Des voix de chefs d’entreprise s’élèvent pour dénoncer les dérives normatives européennes. Joignez-vous la vôtre à ce concert ?
Ils sont des nôtres, ils ont raison. Ils expriment notre exaspération collective. Mais je vois des lueurs d’espoir. D’abord, avec l’arrivée de Friedrich Merz au pouvoir en Allemagne, qui a clairement demandé la suppression de la CS3D sur le devoir de vigilance. Le gouvernement français doit avoir le même discours clair. Et obtenir aussi l’allègement de la CSRD.
Il y a d’autres motifs d’espoir, dont la baisse des taux directeurs de la BCE qui desserre un peu la contrainte économique, ou le probable redémarrage de l’Allemagne. C’est ce qui peut nous arriver de mieux.
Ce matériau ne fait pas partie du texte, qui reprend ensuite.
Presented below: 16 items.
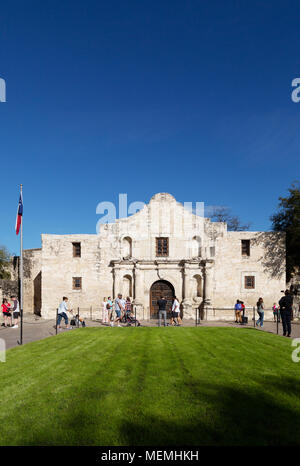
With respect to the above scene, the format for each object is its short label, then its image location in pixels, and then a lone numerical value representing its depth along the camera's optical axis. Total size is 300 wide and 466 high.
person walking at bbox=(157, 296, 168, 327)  16.31
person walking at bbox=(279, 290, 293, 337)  12.10
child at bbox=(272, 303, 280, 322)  21.08
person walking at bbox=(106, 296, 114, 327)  17.83
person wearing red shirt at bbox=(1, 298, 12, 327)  16.62
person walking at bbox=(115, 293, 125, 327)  16.35
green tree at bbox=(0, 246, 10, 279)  29.35
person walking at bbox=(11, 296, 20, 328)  16.03
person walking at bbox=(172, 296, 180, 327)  16.64
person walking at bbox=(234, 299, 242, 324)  18.98
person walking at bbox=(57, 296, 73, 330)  14.64
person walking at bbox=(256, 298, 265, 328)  16.83
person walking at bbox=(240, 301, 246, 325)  18.66
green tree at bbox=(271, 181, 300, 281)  23.92
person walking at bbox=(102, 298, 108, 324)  17.81
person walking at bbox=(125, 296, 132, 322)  17.50
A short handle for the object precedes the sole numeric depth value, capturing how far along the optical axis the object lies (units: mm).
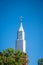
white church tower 96125
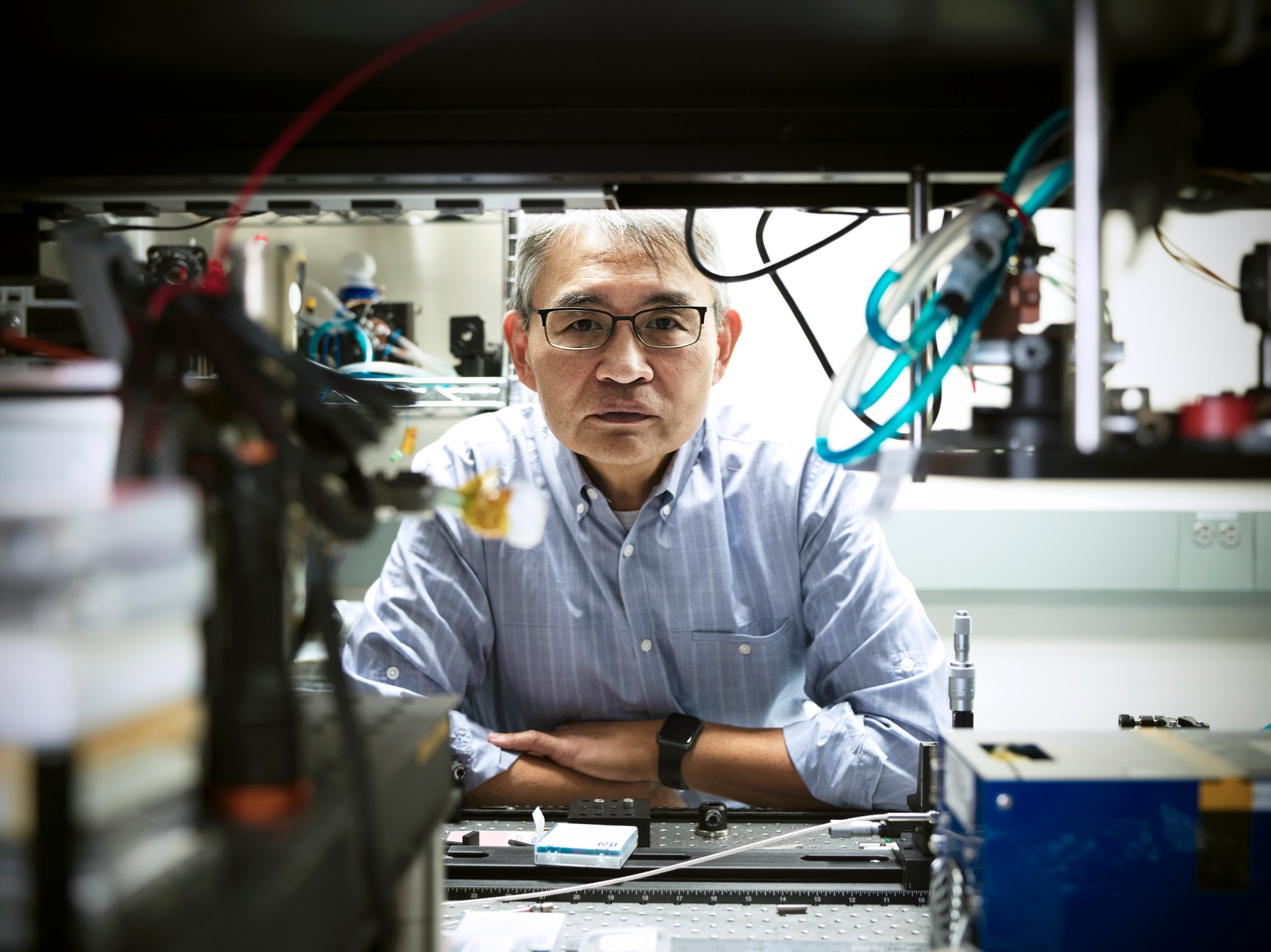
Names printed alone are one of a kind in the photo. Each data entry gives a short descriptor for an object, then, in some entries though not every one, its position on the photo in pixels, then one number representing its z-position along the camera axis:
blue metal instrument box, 0.62
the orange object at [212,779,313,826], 0.42
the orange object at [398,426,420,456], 2.20
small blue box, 0.93
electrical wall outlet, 2.50
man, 1.45
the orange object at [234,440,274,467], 0.43
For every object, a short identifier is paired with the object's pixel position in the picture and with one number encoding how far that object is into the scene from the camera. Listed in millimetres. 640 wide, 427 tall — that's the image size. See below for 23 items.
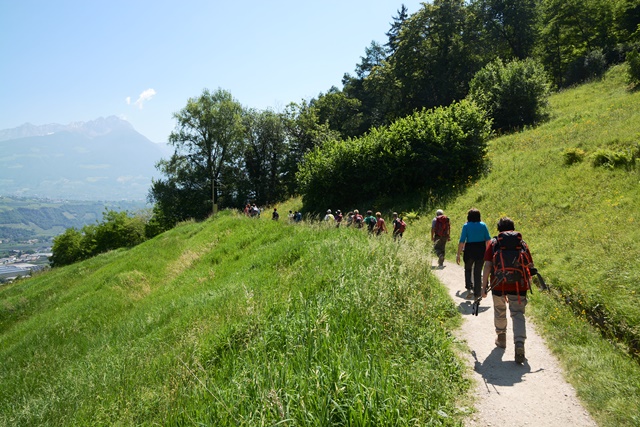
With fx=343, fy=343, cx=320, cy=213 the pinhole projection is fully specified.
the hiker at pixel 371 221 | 13973
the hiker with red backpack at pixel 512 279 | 5301
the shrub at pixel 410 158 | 21000
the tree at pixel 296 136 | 47438
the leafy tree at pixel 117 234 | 54281
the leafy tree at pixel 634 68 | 24859
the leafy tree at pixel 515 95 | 27328
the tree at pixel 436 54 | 39781
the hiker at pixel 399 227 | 12867
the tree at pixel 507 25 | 44219
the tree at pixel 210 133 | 44156
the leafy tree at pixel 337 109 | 51062
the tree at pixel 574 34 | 38781
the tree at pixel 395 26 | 59594
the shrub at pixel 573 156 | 15625
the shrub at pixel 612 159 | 13352
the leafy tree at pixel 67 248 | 55406
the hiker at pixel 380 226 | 13309
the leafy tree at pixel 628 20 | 35250
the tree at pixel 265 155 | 48625
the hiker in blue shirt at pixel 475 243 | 7645
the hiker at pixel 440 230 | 10922
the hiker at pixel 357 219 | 15088
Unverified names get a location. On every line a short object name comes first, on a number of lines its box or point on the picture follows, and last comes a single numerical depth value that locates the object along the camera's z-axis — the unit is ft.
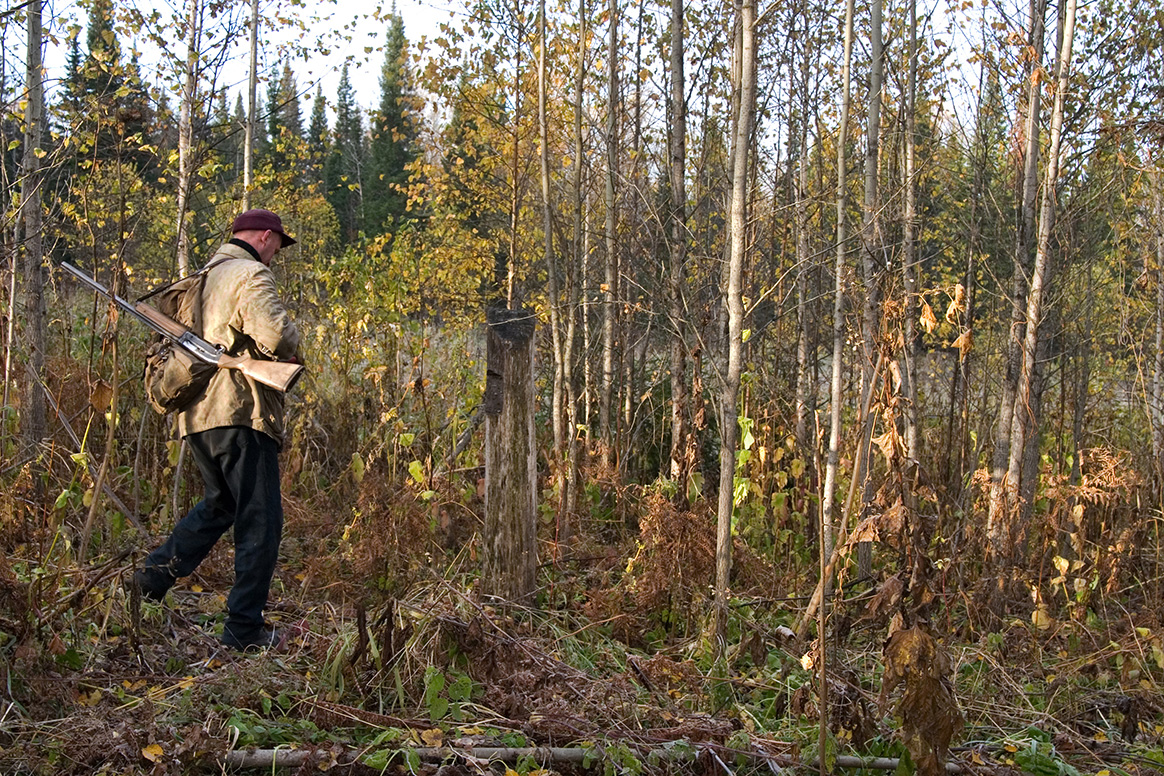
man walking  12.60
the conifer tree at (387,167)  123.24
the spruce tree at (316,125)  143.23
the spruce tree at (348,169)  134.10
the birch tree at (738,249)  12.35
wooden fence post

Enfin, la baisse du prix des matières premières a un impact positif considérable sur l’économie mondiale. Mais en France, encore faudra-t-il que l’épargne anormalement élevée - notamment chez les jeunes actifs - revienne sur l’investissement et la consommation.
Qu’attendez-vous de l’Union européenne ? Croyez-vous en sa capacité à tenir face à la politique économique américaine ?
Les Américains nous forcent à réagir, tant mieux ! La réaction européenne a été habile, en ne tombant justement pas dans la surenchère avec Trump. Ne négligeons pas non plus la menace chinoise. Ce qui est malheureux, c’est que je suis plus optimiste sur la relative capacité de l’Europe à se ressaisir que sur celle de la France. L’inertie de ceux qui ne veulent pas voir la réalité, et n’en tirent pas les conséquences est insupportable. Les Français le pensent aussi, et c’est assez inquiétant pour la démocratie.